# TRAVAIL À FAIRE:
- a) Recopiez le passage du texte sur Constantin Ier qui va de « (Caius Flavius Valerius » à « donc sept empereur. ».
- b) Poursuivez le texte sur Constantin Ier à partir de l'endroit où il s'arrête.

Constantin Ier le Grand

Constantin Ier le Grand

306 – 337
Constantin Ier « le Grand« 

(Caius Flavius Valerius Aurelius Constantinus)

Fils de Constance Chlore et de sa concubine Hélène, il servit sous Dioclétien et, à la mort de son père, fut proclamé Auguste par l’armée de Bretagne à York. Mais Galère ne lui accorda que le titre de César, subordonné à Sévère.

L’année suivante, Constantin se fit reconnaître auguste par Maximien, dont il épousa la fille Fausta. En 310, Maxence, fils de Maximien, s’étant fait proclamé empereur à Rome, l’Empire comptait donc sept empereur.

Brouillé avec Maximien, Constantin le captura à Marseille et le contraignit au suicide en 311. Ensuite Constantin s’allia avec Licinius, l’un des Augustes d’Orient, à qui il donna sa sœur Constantia.

En 312, Constantin, qui gouvernait la Gaule et la Grande-Bretagne et qui favorisait les Chrétiens, attaqua Maxence qui, lui, régnait sur l’Italie et l’Afrique. Les armées de Constantin fondirent sur Rome, écrasèrent celles de son concurrent d’abord à Turin, puis au Pont Milvius, dans les faubourgs de Rome, où leur chef trouva la mort, noyé dans le Tibre par où il tentait de s’enfuir avec ses troupes débandées.

Une légende veut qu’avant cette bataille décisive, Constantin ait bénéficié d’une vision du monogramme du Christ, flamboyant dans les nues, accompagné des mots In hoc signo vinces (= « Par ce signe, tu vaincras »).

Cette histoire, qui suppose une conversion précoce de Constantin, est hautement douteuse. Même l’historien de l’Église Eusèbe de Césarée émet certaines réserves quant à la réalité de cette marque évidente de la protection céleste, alors que pourtant, ce même Eusèbe, dans la préface de son œuvre, avoue ingénument qu’il rapporte tout ce qui est favorable aux Chrétiens et omet tout ce qui leur ferait tort. Comment aurait-il pu omettre ce coup de pub divin ?
Ce que l’historien ecclésiastique nous raconte, c’est qu’il tient cette anecdote de la bouche même de Constantin, qu’il ne se permettait pas de mettre la bonne foi de l’Empereur en cause, mais que s’il avait eu en face de lui un autre interlocuteur dépourvu du prestige de son impérial interlocuteur, il aurait exigé des témoignages complémentaires avant de gober pareille faribole. (Sur la « vision de Constantin », voyez également ici : Clic !)

# EXTRAITS DES ENTRÉES:
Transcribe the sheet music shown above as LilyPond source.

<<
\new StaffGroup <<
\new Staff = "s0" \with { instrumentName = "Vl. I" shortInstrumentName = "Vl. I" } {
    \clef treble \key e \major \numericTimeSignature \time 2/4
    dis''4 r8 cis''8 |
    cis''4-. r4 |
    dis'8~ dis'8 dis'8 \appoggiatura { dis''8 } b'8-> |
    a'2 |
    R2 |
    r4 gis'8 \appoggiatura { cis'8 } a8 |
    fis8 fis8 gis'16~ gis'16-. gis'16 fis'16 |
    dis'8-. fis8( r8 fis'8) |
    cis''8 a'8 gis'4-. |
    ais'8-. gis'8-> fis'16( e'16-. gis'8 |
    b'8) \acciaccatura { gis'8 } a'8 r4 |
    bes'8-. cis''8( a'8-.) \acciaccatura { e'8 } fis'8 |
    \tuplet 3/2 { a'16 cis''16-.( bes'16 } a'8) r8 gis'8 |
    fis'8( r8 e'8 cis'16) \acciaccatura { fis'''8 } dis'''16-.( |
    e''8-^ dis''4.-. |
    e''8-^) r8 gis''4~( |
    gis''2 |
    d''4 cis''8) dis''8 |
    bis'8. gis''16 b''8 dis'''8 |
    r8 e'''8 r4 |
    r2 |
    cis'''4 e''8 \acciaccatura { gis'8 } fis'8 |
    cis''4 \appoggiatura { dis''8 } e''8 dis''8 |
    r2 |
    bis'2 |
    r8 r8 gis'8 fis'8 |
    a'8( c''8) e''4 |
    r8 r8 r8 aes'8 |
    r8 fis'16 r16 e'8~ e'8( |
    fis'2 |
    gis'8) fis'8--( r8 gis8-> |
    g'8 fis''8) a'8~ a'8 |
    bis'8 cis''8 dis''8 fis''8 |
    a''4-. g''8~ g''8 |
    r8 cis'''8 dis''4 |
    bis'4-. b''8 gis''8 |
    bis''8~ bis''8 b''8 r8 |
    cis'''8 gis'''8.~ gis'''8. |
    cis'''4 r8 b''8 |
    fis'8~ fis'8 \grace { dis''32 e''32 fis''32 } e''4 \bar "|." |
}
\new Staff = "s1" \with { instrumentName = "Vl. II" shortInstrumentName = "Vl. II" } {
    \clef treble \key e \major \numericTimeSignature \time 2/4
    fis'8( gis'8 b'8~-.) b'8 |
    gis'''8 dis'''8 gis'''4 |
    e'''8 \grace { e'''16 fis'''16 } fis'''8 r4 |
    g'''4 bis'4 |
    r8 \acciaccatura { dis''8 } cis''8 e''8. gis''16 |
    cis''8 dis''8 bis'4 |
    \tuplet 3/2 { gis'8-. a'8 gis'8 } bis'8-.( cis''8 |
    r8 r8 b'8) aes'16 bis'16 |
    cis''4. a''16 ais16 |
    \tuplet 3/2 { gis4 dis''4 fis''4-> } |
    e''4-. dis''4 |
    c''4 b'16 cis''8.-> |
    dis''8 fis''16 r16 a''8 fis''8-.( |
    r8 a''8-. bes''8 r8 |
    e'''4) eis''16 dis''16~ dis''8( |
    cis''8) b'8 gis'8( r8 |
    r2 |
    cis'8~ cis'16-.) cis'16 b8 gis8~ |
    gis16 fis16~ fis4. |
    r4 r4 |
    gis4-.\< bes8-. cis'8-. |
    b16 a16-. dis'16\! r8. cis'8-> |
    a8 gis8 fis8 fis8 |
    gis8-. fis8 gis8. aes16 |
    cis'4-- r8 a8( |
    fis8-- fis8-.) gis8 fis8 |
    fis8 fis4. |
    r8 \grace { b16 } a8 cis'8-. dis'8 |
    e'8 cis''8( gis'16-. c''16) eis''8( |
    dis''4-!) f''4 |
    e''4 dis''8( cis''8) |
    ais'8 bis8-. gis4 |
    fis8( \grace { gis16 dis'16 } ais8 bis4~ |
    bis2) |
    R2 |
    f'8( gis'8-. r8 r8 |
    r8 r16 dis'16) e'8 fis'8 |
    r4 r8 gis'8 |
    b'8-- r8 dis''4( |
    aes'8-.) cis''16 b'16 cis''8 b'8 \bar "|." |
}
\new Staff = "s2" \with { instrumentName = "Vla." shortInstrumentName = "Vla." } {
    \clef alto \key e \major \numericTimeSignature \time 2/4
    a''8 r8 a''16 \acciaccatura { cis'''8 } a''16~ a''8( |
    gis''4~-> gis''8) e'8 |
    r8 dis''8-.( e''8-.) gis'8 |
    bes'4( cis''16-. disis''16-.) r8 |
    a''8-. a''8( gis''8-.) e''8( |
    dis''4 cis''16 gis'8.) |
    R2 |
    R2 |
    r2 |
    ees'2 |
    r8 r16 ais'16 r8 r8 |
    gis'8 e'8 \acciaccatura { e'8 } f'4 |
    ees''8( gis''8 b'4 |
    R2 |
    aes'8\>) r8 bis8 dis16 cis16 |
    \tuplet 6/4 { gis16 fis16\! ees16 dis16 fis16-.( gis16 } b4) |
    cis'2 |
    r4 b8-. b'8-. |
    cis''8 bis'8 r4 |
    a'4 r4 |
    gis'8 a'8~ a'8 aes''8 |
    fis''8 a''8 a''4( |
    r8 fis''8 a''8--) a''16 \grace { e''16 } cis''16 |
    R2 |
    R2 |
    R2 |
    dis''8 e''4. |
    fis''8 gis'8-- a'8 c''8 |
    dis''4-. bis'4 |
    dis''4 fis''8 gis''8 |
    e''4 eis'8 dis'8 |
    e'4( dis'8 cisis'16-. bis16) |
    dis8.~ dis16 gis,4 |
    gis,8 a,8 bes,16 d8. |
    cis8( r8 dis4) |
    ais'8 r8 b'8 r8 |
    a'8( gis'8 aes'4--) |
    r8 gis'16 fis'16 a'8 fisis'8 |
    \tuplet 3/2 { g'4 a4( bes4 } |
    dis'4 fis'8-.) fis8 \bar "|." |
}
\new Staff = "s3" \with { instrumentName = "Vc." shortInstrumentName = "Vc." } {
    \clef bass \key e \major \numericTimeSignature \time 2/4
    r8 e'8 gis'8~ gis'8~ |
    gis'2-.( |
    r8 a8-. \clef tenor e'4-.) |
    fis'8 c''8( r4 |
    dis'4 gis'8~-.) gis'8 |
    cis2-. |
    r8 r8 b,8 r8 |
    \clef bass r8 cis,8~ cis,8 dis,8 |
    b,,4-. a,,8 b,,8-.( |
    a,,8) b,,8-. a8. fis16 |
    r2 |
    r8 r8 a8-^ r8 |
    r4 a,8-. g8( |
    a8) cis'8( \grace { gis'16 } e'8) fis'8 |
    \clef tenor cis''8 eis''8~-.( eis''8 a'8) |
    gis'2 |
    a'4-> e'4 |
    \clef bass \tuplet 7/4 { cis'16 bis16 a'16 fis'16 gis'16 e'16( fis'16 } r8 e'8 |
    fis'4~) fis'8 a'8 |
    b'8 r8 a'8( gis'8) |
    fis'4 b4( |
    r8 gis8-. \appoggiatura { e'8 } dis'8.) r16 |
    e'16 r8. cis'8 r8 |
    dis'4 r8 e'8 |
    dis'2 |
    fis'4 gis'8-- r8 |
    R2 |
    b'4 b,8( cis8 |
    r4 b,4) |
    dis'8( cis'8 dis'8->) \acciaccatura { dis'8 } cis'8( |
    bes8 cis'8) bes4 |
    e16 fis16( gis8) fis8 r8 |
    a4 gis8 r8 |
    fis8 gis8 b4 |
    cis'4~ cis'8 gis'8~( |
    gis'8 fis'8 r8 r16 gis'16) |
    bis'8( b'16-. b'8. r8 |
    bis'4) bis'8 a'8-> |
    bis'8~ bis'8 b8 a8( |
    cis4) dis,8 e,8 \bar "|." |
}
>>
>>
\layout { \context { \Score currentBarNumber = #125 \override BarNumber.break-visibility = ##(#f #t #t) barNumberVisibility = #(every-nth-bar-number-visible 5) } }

# RÉPONSES PAR TÂCHE:
- a)
(Caius Flavius Valerius Aurelius Constantinus)

Fils de Constance Chlore et de sa concubine Hélène, il servit sous Dioclétien et, à la mort de son père, fut proclamé Auguste par l’armée de Bretagne à York. Mais Galère ne lui accorda que le titre de César, subordonné à Sévère.

L’année suivante, Constantin se fit reconnaître auguste par Maximien, dont il épousa la fille Fausta. En 310, Maxence, fils de Maximien, s’étant fait proclamé empereur à Rome, l’Empire comptait donc sept empereur.

- b)
Après avoir vaincu Maxence, Constantin, dans le dessein de conquérir l’Orient, s’allia à Licinius (Milan mars 313) qui allait entrer en conflit avec Maximin Daïa, empereur de la partie orientale de l’Empire.

Maximin poursuivait la politique de répression envers les Chrétiens, inaugurée par l’empereur Galère. Comme les Chrétiens étaient nombreux dans les territoires qu’ils voulaient envahir, Constantin et Licinius, en s’alliant, firent de nombreuses promesses à ce puissant groupe d’activistes : ils accordèrent aux Chrétiens la liberté de célébrer leur culte, à l’instar des autres citoyens. On leur rendit également leurs églises et leurs terres.

Aucun « édit » à proprement parler ne fut signé à Milan en 313. Il ne s’agissait que d’une déclaration de principe faite par deux gouvernants païens (Constantin n’était encore ni baptisé ni converti) et destinée à affaiblir un adversaire en constituant à l’intérieur de ses frontières un puissant de noyau de résistance armé.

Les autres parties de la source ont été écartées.